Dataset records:
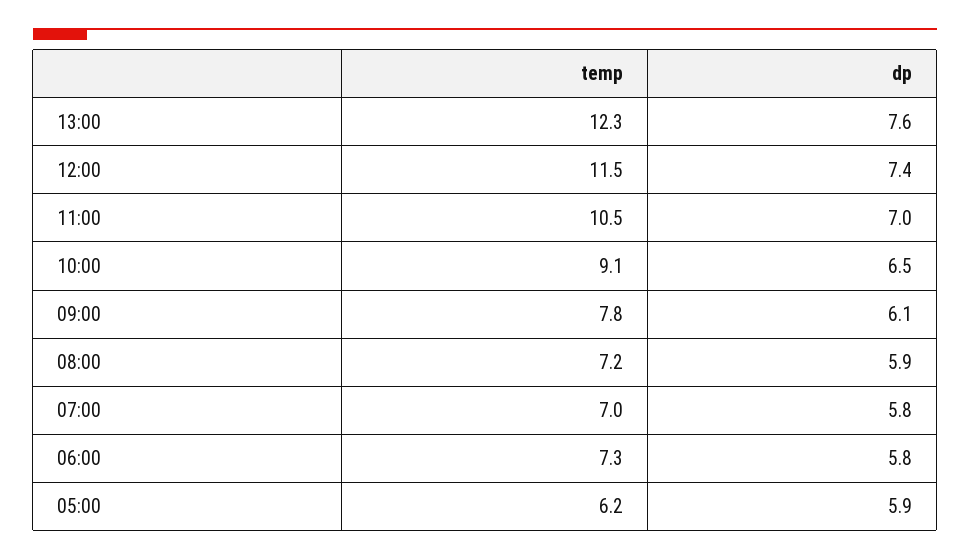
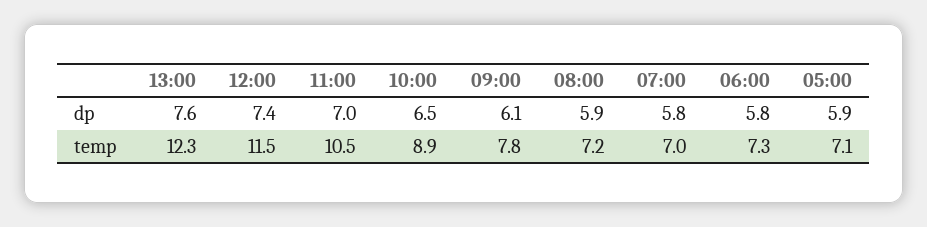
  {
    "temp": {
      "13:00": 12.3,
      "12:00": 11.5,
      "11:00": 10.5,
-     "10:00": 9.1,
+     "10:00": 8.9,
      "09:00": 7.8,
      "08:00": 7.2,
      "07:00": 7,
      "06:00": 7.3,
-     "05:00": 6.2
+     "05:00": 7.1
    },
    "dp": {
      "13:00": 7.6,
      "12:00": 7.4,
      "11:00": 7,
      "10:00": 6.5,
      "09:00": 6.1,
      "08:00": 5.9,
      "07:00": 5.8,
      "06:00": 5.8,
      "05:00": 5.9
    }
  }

* * *

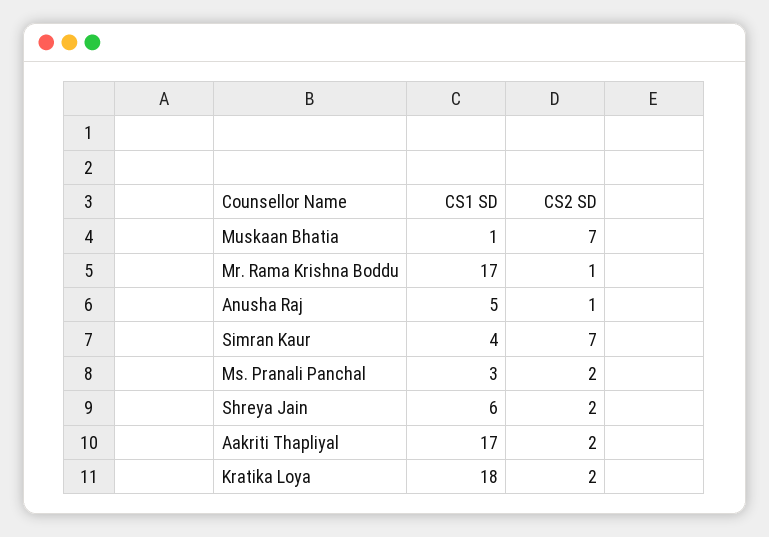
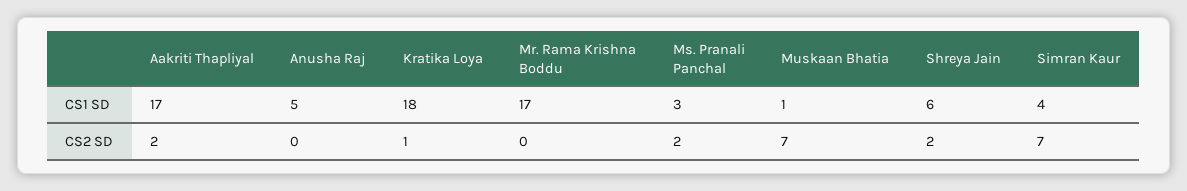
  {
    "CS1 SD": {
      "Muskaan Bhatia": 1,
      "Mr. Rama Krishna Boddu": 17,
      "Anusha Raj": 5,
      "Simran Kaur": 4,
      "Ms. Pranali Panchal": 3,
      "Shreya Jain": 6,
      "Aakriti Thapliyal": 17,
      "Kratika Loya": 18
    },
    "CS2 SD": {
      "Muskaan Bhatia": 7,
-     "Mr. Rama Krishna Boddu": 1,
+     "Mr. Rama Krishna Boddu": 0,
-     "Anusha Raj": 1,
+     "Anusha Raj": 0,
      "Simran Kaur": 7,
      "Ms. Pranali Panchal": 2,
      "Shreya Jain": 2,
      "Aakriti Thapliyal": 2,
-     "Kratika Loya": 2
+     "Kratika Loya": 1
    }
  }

==

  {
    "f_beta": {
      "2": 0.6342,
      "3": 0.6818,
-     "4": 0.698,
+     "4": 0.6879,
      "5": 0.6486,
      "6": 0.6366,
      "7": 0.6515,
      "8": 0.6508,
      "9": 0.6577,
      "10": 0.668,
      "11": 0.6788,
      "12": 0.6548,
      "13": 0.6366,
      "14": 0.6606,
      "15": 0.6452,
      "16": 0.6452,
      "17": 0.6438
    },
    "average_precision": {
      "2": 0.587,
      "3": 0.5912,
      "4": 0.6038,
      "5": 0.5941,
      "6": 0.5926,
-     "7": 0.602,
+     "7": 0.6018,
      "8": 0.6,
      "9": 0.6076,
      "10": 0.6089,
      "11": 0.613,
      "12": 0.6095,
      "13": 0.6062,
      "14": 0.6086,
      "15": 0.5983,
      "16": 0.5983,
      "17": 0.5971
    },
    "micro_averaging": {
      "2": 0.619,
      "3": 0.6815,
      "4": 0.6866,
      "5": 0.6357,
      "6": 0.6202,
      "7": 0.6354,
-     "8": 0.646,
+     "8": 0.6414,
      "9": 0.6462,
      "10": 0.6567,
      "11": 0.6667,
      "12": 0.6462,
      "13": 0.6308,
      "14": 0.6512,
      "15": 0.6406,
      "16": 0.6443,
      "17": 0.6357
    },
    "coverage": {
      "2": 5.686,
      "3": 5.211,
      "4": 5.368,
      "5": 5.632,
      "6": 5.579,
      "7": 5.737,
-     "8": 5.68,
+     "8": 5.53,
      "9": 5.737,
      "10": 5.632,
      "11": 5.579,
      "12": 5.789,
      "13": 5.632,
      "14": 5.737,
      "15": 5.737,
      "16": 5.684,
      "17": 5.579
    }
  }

--- TRY IT ---
In the records above, find each line with the string "Thapliyal" and list it.

--- EXERCISE SOLUTION ---
      "Aakriti Thapliyal": 17,
      "Aakriti Thapliyal": 2,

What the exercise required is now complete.